Si Affinity fuera una película, sería una de esas obras maestras olvidadas, una cinta de celuloide perdida en un archivo polvoriento, esperando a que alguien la descubriera. Este álbum no sólo es un testimonio del jazz-rock progresivo de su tiempo, sino la banda sonora de un futuro alternativo, un mundo que pudo haber sido y nunca fue. Cada nota, cada giro melódico, suena como un mensaje dejado en una botella por músicos que parecían adelantados a su propia disolución, como si supieran que su historia quedaría suspendida en el tiempo, inconclusa.
El Hammond de Lynton Naiff no es solo un instrumento, es una máquina del tiempo que nos transporta a un universo paralelo donde el rock y el jazz conviven sin fronteras. La voz de Linda Hoyle no canta, premoniza. En “Night flight”, su interpretación parece advertirnos de algo que nunca entenderemos del todo. La música de Affinity no busca la perfección, sino la inmortalidad, y lo hace con una mezcla de virtuosismo técnico y vulnerabilidad emocional que pocas bandas han logrado amalgamar en un solo álbum.
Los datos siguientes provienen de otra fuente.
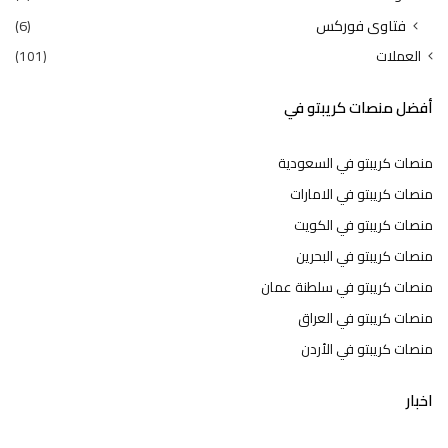
فتاوى فوركس
(6)
العملات
(101)
أفضل منصات كريبتو في
منصات كريبتو في السعودية
منصات كريبتو في الامارات
منصات كريبتو في الكويت
منصات كريبتو في البحرين
منصات كريبتو في سلطنة عمان
منصات كريبتو في العراق
منصات كريبتو في الأردن
اخبار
El mayor misterio de Affinity no es su música, sino su silencio posterior. ¿Qué hubiera pasado si hubieran seguido? ¿Habrían sido recordados junto a Julie Driscoll, Brian Auger & The Trinity, Colosseum, Soft Machine o Caravan? O quizás su grandeza reside precisamente en haber dejado una única declaración, en haber sido una estrella fugaz en vez de un sol permanente. Hay discos que son puertas abiertas y otros que son finales abruptos; este es ambos a la vez.
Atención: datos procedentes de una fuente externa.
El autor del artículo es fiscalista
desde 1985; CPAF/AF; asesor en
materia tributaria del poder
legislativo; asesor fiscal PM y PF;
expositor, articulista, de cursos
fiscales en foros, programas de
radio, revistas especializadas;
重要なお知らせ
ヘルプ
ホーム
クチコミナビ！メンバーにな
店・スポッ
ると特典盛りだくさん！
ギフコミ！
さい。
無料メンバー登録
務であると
Escuchar Affinity es como recibir una carta de alguien que desapareció sin dejar rastro. Un testamento de lo que pudo haber sido, de un sonido que tenía más preguntas que respuestas. Y sin embargo, al terminar la última nota, la sensación no es de pérdida, sino de gratitud: porque hubo un instante en el que existieron, y en ese instante, lo dijeron todo.